**Work to complete**:
The required output is the lines below from the line containing "Butuh bantuan memahami" to the line containing "untuk ikut serta.", inclusive, retyped exactly. No other lines belong in it.

**Supplied records**:
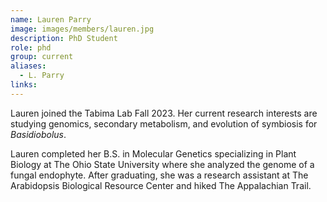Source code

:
 ```yaml
---
name: Lauren Parry
image: images/members/lauren.jpg
description: PhD Student
role: phd
group: current
aliases:
  - L. Parry
links:
---
```


Lauren joined the Tabima Lab Fall 2023. Her current research interests are studying genomics, secondary metabolism, and evolution of symbiosis for *Basidiobolus*.

Lauren completed her B.S. in Molecular Genetics specializing in Plant Biology at The Ohio State University where she analyzed the genome of a fungal endophyte.  After graduating, she was a research assistant at The Arabidopsis Biological Resource Center and hiked The Appalachian Trail.
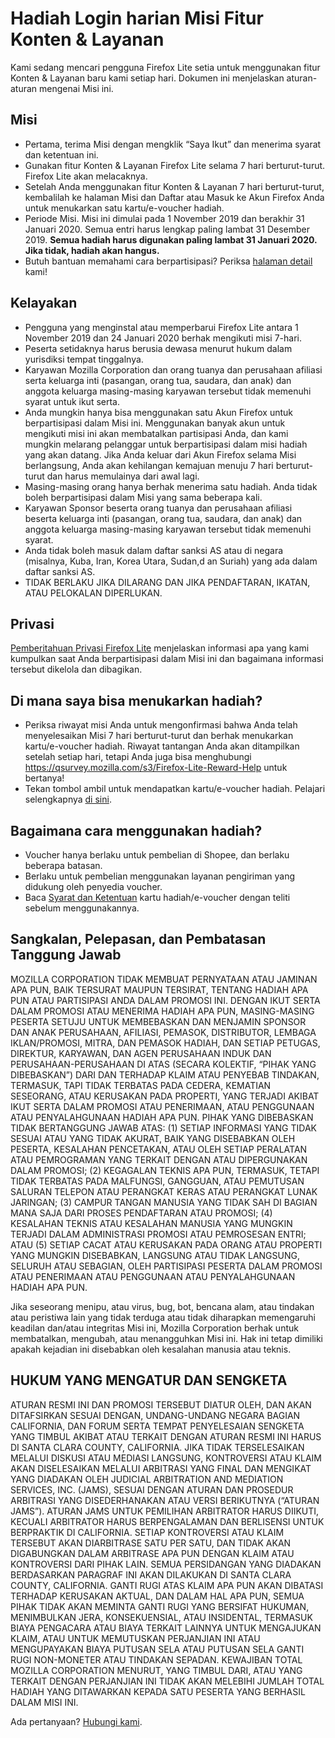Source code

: # Hadiah Login harian Misi Fitur Konten & Layanan
Kami sedang mencari pengguna Firefox Lite setia untuk menggunakan fitur Konten & Layanan baru kami setiap hari. Dokumen ini menjelaskan aturan-aturan mengenai Misi ini. 

## Misi
* Pertama, terima Misi dengan mengklik “Saya Ikut” dan menerima syarat dan ketentuan ini. 
* Gunakan fitur Konten & Layanan Firefox Lite selama 7 hari berturut-turut. Firefox Lite akan melacaknya. 
* Setelah Anda menggunakan fitur Konten & Layanan 7 hari berturut-turut, kembalilah ke halaman Misi dan Daftar atau Masuk ke Akun Firefox Anda untuk menukarkan satu kartu/e-voucher hadiah.
* Periode Misi. Misi ini dimulai pada 1 November 2019 dan berakhir 31 Januari 2020. Semua entri harus lengkap paling lambat 31 Desember 2019. **Semua hadiah harus digunakan paling lambat 31 Januari 2020. Jika tidak, hadiah akan hangus.**
* Butuh bantuan memahami cara berpartisipasi? Periksa [halaman detail]( https://support.mozilla.org/kb/firefox-lite-reward-program) kami!

## Kelayakan
* Pengguna yang menginstal atau memperbarui Firefox Lite antara 1 November 2019 dan 24 Januari 2020 berhak mengikuti misi 7-hari.
* Peserta setidaknya harus berusia dewasa menurut hukum dalam yurisdiksi tempat tinggalnya. 
* Karyawan Mozilla Corporation dan orang tuanya dan perusahaan afiliasi serta keluarga inti (pasangan, orang tua, saudara, dan anak) dan anggota keluarga masing-masing karyawan tersebut tidak memenuhi syarat untuk ikut serta. 
* Anda mungkin hanya bisa menggunakan satu Akun Firefox untuk berpartisipasi dalam Misi ini. Menggunakan banyak akun untuk mengikuti misi ini akan membatalkan partisipasi Anda, dan kami mungkin melarang pelanggar untuk berpartisipasi dalam misi hadiah yang akan datang. Jika Anda keluar dari Akun Firefox selama Misi berlangsung, Anda akan kehilangan kemajuan menuju 7 hari berturut-turut dan harus memulainya dari awal lagi. 
* Masing-masing orang hanya berhak menerima satu hadiah. Anda tidak boleh berpartisipasi dalam Misi yang sama beberapa kali. 
* Karyawan Sponsor beserta orang tuanya dan perusahaan afiliasi beserta keluarga inti (pasangan, orang tua, saudara, dan anak) dan anggota keluarga masing-masing karyawan tersebut tidak memenuhi syarat. 
* Anda tidak boleh masuk dalam daftar sanksi AS atau di negara (misalnya, Kuba, Iran, Korea Utara, Sudan,d an Suriah) yang ada dalam daftar sanksi AS.
* TIDAK BERLAKU JIKA DILARANG DAN JIKA PENDAFTARAN, IKATAN, ATAU PELOKALAN DIPERLUKAN.

## Privasi
[Pemberitahuan Privasi Firefox Lite](https://www.mozilla.org/privacy/firefox-lite/) menjelaskan informasi apa yang kami kumpulkan saat Anda berpartisipasi dalam Misi ini dan bagaimana informasi tersebut dikelola dan dibagikan. 

## Di mana saya bisa menukarkan hadiah?
* Periksa riwayat misi Anda untuk mengonfirmasi bahwa Anda telah menyelesaikan Misi 7 hari berturut-turut dan berhak menukarkan kartu/e-voucher hadiah. Riwayat tantangan Anda akan ditampilkan setelah setiap hari, tetapi Anda juga bisa menghubungi https://qsurvey.mozilla.com/s3/Firefox-Lite-Reward-Help untuk bertanya!
* Tekan tombol ambil untuk mendapatkan kartu/e-voucher hadiah. Pelajari selengkapnya [di sini](https://support.mozilla.org/products/firefox-lite).

## Bagaimana cara menggunakan hadiah?
* Voucher hanya berlaku untuk pembelian di Shopee, dan berlaku beberapa batasan.
* Berlaku untuk pembelian menggunakan layanan pengiriman yang didukung oleh penyedia voucher.
* Baca [Syarat dan Ketentuan](https://shopee.co.id/m/Mozilla-Voucher-Diskon-15RB) kartu hadiah/e-voucher dengan teliti sebelum menggunakannya.

## Sangkalan, Pelepasan, dan Pembatasan Tanggung Jawab
MOZILLA CORPORATION TIDAK MEMBUAT PERNYATAAN ATAU JAMINAN APA PUN, BAIK TERSURAT MAUPUN TERSIRAT, TENTANG HADIAH APA PUN ATAU PARTISIPASI ANDA DALAM PROMOSI INI. DENGAN IKUT SERTA DALAM PROMOSI ATAU MENERIMA HADIAH APA PUN, MASING-MASING PESERTA SETUJU UNTUK MEMBEBASKAN DAN MENJAMIN SPONSOR DAN ANAK PERUSAHAAN, AFILIASI, PEMASOK, DISTRIBUTOR, LEMBAGA IKLAN/PROMOSI, MITRA, DAN PEMASOK HADIAH, DAN SETIAP PETUGAS, DIREKTUR, KARYAWAN, DAN AGEN PERUSAHAAN INDUK DAN PERUSAHAAN-PERUSAHAAN DI ATAS (SECARA KOLEKTIF, “PIHAK YANG DIBEBASKAN”) DARI DAN TERHADAP KLAIM ATAU PENYEBAB TINDAKAN, TERMASUK, TAPI TIDAK TERBATAS PADA CEDERA, KEMATIAN SESEORANG, ATAU KERUSAKAN PADA PROPERTI, YANG TERJADI AKIBAT IKUT SERTA DALAM PROMOSI ATAU PENERIMAAN, ATAU PENGGUNAAN ATAU PENYALAHGUNAAN HADIAH APA PUN. PIHAK YANG DIBEBASKAN TIDAK BERTANGGUNG JAWAB ATAS: (1) SETIAP INFORMASI YANG TIDAK SESUAI ATAU YANG TIDAK AKURAT, BAIK YANG DISEBABKAN OLEH PESERTA, KESALAHAN PENCETAKAN, ATAU OLEH SETIAP PERALATAN ATAU PEMROGRAMAN YANG TERKAIT DENGAN ATAU DIPERGUNAKAN DALAM PROMOSI; (2) KEGAGALAN TEKNIS APA PUN, TERMASUK, TETAPI TIDAK TERBATAS PADA MALFUNGSI, GANGGUAN, ATAU PEMUTUSAN SALURAN TELEPON ATAU PERANGKAT KERAS ATAU PERANGKAT LUNAK JARINGAN; (3) CAMPUR TANGAN MANUSIA YANG TIDAK SAH DI BAGIAN MANA SAJA DARI PROSES PENDAFTARAN ATAU PROMOSI; (4) KESALAHAN TEKNIS ATAU KESALAHAN MANUSIA YANG MUNGKIN TERJADI DALAM ADMINISTRASI PROMOSI ATAU PEMROSESAN ENTRI; ATAU (5) SETIAP CACAT ATAU KERUSAKAN PADA ORANG ATAU PROPERTI YANG MUNGKIN DISEBABKAN, LANGSUNG ATAU TIDAK LANGSUNG, SELURUH ATAU SEBAGIAN, OLEH PARTISIPASI PESERTA DALAM PROMOSI ATAU PENERIMAAN ATAU PENGGUNAAN ATAU PENYALAHGUNAAN HADIAH APA PUN.

Jika seseorang menipu, atau virus, bug, bot, bencana alam, atau tindakan atau peristiwa lain yang tidak terduga atau tidak diharapkan memengaruhi keadilan dan/atau integritas Misi ini, Mozilla Corporation berhak untuk membatalkan, mengubah, atau menangguhkan Misi ini. Hak ini tetap dimiliki apakah kejadian ini disebabkan oleh kesalahan manusia atau teknis. 

## HUKUM YANG MENGATUR DAN SENGKETA

ATURAN RESMI INI DAN PROMOSI TERSEBUT DIATUR OLEH, DAN AKAN DITAFSIRKAN SESUAI DENGAN, UNDANG-UNDANG NEGARA BAGIAN CALIFORNIA, DAN FORUM SERTA TEMPAT PENYELESAIAN SENGKETA YANG TIMBUL AKIBAT ATAU TERKAIT DENGAN ATURAN RESMI INI HARUS DI SANTA CLARA COUNTY, CALIFORNIA. JIKA TIDAK TERSELESAIKAN MELALUI DISKUSI ATAU MEDIASI LANGSUNG, KONTROVERSI ATAU KLAIM AKAN DISELESAIKAN MELALUI ARBITRASI YANG FINAL DAN MENGIKAT YANG DIADAKAN OLEH JUDICIAL ARBITRATION AND MEDIATION SERVICES, INC. (JAMS), SESUAI DENGAN ATURAN DAN PROSEDUR ARBITRASI YANG DISEDERHANAKAN ATAU VERSI BERIKUTNYA (“ATURAN JAMS”). ATURAN JAMS UNTUK PEMILIHAN ARBITRATOR HARUS DIIKUTI, KECUALI ARBITRATOR HARUS BERPENGALAMAN DAN BERLISENSI UNTUK BERPRAKTIK DI CALIFORNIA. SETIAP KONTROVERSI ATAU KLAIM TERSEBUT AKAN DIARBITRASE SATU PER SATU, DAN TIDAK AKAN DIGABUNGKAN DALAM ARBITRASE APA PUN DENGAN KLAIM ATAU KONTROVERSI DARI PIHAK LAIN. SEMUA PERSIDANGAN YANG DIADAKAN BERDASARKAN PARAGRAF INI AKAN DILAKUKAN DI SANTA CLARA COUNTY, CALIFORNIA. GANTI RUGI ATAS KLAIM APA PUN AKAN DIBATASI TERHADAP KERUSAKAN AKTUAL, DAN DALAM HAL APA PUN, SEMUA PIHAK TIDAK AKAN MEMINTA GANTI RUGI YANG BERSIFAT HUKUMAN, MENIMBULKAN JERA, KONSEKUENSIAL, ATAU INSIDENTAL, TERMASUK BIAYA PENGACARA ATAU BIAYA TERKAIT LAINNYA UNTUK MENGAJUKAN KLAIM, ATAU UNTUK MEMUTUSKAN PERJANJIAN INI ATAU MENGUPAYAKAN BIAYA PUTUSAN SELA ATAU PUTUSAN SELA GANTI RUGI NON-MONETER ATAU TINDAKAN SEPADAN. KEWAJIBAN TOTAL MOZILLA CORPORATION MENURUT, YANG TIMBUL DARI, ATAU YANG TERKAIT DENGAN PERJANJIAN INI TIDAK AKAN MELEBIHI JUMLAH TOTAL HADIAH YANG DITAWARKAN KEPADA SATU PESERTA YANG BERHASIL DALAM MISI INI. 

Ada pertanyaan? [Hubungi kami]( https://qsurvey.mozilla.com/s3/Firefox-Lite-Reward-Help).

**Answer**:
* Butuh bantuan memahami cara berpartisipasi? Periksa [halaman detail]( https://support.mozilla.org/kb/firefox-lite-reward-program) kami!

## Kelayakan
* Pengguna yang menginstal atau memperbarui Firefox Lite antara 1 November 2019 dan 24 Januari 2020 berhak mengikuti misi 7-hari.
* Peserta setidaknya harus berusia dewasa menurut hukum dalam yurisdiksi tempat tinggalnya. 
* Karyawan Mozilla Corporation dan orang tuanya dan perusahaan afiliasi serta keluarga inti (pasangan, orang tua, saudara, dan anak) dan anggota keluarga masing-masing karyawan tersebut tidak memenuhi syarat untuk ikut serta. 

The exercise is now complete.